Book review: The Media, the Public and the Great Financial Crisis by Mike Berry
by Ian Sinclair
Morning Star
18 November 2019
COMING out of the Glasgow Media Group tradition, Dr Mike Berry from the School of Journalism at Cardiff University has written a quietly devastating academic examination of the impact of the British print and broadcast media on public knowledge and understanding of the 2008 financial crisis.
Focusing on the October 2008 bank bailouts and debates about the national deficit and austerity circa 2009, Berry conducted content analysis, focus groups with the public and interviewed senior journalists producing the news.
With the public’s interest in economic and business news at unprecedented levels in 2008, he found the media “functioned to channel the very real public anger… into largely symbolic issues” while leaving the deep structural faults in Britain’s financial system “largely unexamined.” In particular he notes “City voices dominated core coverage of the [partial] bank nationalisations” on the BBC Today programme.
Similarly, he observed the media “constructed – to varying degrees – a narrative that the deficit represented a major economic threat which necessitated quick and sharp cuts to the welfare state.” Austerity was largely presented as inevitable, with his sample of BBC News at Ten’s output showing no space was given to economists, academics, unions or civil society actors “who might have advocated countercyclical or anti-austerity policies.”
Dismayingly, many of the participants in the focus groups said immigrants and asylum seekers were a primary reason for the rise in public debt caused by the recession created by the financial crisis – an outcome of decades-long misreporting of public spending, welfare and immigration by large sections of the media, Berry argues.
Contrary to the “dominant strand of thinking in both academic and lay circles that the media have relatively little influence” on public attitudes, Berry concludes the media had a “significant impact” on public opinion during the banking crisis and deficit debates. The repercussions of this manufactured ignorance have been immense, ultimately leading to a widespread acceptance of austerity that has devastated large swathes of the country, playing a key role in the 2010 and 2015 elections, the 2016 Brexit vote and the election of Jeremy Corbyn as Labour Party leader.

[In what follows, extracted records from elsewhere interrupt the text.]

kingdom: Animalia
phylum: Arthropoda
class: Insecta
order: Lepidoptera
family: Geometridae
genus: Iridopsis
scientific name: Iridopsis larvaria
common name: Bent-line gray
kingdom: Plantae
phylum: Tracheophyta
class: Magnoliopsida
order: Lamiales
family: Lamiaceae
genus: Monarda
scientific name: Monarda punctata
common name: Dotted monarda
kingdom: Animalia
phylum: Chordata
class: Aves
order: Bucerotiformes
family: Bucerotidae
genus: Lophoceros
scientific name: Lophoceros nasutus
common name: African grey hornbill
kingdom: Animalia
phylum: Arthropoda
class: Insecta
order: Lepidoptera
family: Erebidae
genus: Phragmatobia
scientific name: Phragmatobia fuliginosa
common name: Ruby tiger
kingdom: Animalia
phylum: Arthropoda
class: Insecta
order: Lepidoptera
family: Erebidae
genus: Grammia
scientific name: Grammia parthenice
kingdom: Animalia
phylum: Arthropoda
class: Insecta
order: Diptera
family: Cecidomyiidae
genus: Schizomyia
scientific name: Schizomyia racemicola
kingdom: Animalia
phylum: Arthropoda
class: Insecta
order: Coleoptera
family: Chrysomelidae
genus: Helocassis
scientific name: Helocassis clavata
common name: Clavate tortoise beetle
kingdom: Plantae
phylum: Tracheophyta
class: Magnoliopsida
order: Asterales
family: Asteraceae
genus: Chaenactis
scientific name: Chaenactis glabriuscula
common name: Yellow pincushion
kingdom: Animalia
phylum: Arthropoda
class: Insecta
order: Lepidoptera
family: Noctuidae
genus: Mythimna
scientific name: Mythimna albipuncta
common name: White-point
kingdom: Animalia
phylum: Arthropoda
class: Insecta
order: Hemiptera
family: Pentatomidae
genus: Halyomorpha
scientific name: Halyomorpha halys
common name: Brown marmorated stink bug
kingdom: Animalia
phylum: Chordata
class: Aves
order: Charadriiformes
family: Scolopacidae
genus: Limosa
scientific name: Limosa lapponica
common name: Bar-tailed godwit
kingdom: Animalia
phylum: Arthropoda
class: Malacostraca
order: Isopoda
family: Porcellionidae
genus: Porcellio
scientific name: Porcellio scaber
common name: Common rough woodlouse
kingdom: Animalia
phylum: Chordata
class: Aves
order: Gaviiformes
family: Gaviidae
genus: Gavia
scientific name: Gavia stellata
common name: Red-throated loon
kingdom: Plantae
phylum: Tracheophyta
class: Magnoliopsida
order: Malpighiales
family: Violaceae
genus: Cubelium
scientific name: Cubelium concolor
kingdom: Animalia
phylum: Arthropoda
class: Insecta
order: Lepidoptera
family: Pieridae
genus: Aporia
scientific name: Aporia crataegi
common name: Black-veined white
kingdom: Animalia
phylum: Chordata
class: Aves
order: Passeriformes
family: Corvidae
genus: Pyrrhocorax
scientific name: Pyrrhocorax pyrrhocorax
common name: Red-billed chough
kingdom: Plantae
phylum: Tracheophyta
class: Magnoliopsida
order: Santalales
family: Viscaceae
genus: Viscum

Helpfully, Berry ends with a few tips for any Labour government interested in significantly increasing public spending, which will almost certainly incur the wrath of influential sections of the media: careful monitoring of public opinion combined with “a proactive and robust system of rebuttal” and utilisation of the mass membership to present the most effective arguments to the general public.
Essential reading for anyone who wants to understand post-crash Britain.
The Media, the Public and the Great Financial Crisis is published by Palgrave Macmillan, priced £22.99.